Judy climbed into the Volvo and put her seat belt on. She put it on automatically, even if she was just going to sit behind the wheel and not drive anywhere, and so did all of her children. She flicked the button on the garage door opener and watched the garage door pull up behind her. She started the car and put the heat on. It was so cold she was finding it hard to breathe.

By the time she was eleven or so, she had it all figured out. The people who did not go to the kind of colleges her mother had mentioned,
the people who went to state schools and then went to work in the small local companies that were everywhere, even in the kinds of towns where Judy grew up, those people did nothing important with their lives. “Most men live lives of quiet desperation,” Henry David Thoreau had said, in the book they'd read in Judy's gifted class, and Judy thought she knew what he'd meant. He'd meant
those
people, the ones in remedial everything, or the ones who were just average, who didn't go to lessons, who didn't care about anything. At least, Judy didn't see that they cared about anything. They had all sorts of stuff they did, but none of it was stuff that would help them in the long run.
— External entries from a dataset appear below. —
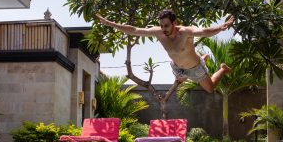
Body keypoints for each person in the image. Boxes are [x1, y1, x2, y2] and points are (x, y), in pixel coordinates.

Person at [96, 10, 234, 93]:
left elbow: (204, 31)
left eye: (167, 26)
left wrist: (221, 27)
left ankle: (222, 69)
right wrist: (111, 24)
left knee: (210, 89)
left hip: (194, 68)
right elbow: (135, 30)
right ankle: (202, 59)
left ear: (174, 23)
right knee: (180, 80)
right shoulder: (159, 32)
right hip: (177, 66)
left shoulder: (186, 32)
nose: (163, 29)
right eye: (161, 26)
What we have to do here, Judy thought, is make Snow Hill the kind of place children can grow up in and succeed. We need to tear down that elementary school and build modern schools, a primary school and a middle school and a high school. If there were modern schools, there wouldn't be this problem we're having with Barbie McGuffie.

Judy's cell phone was in her purse. It was a pink Razr. Dan had offered to get her an iPhone, but that hadn't made sense to her. The children all had iPhones. They liked music and looking at the Internet when they got bored with school, which they often were. Honestly, Judy thought. She'd never understood why people were unhappy with the public schools until she'd come to Snow Hill. When public schools were like this, she was unhappy with them, too.

Judy held down the number 6 and waited until the phone started automatically dialing Shelley Niederman's number. She hoped she hadn't waited so long that Shelley had already started driving to the school. She looked at her eye makeup in her rearview mirror. She didn't wear much eye makeup anymore. She used to wear a lot.

“Yes?” Shelley said.

“It's me,” Judy said, although she didn't need to. Her cell number was on Shelley's caller ID. “Did you get a call from Catherine Marbledale?”

“I did indeed,” Shelley said.

“Are you going in to see what's going on?”

“I don't know. I talked to Stacey. She seemed to be all right.”

“I talked to Mallory,” Judy said. “She seemed to be more than all right. But I'm going in anyway. I've been thinking. Maybe we've been going about this all wrong.”

“You don't think we should be complaining about it when a big thug like Barbie McGuffie beats up on our children.”

“Of course I think we should be complaining about it,” Judy said, “but I've been thinking and thinking, and it occurs to me that we're doing this backwards. We're being too negative.”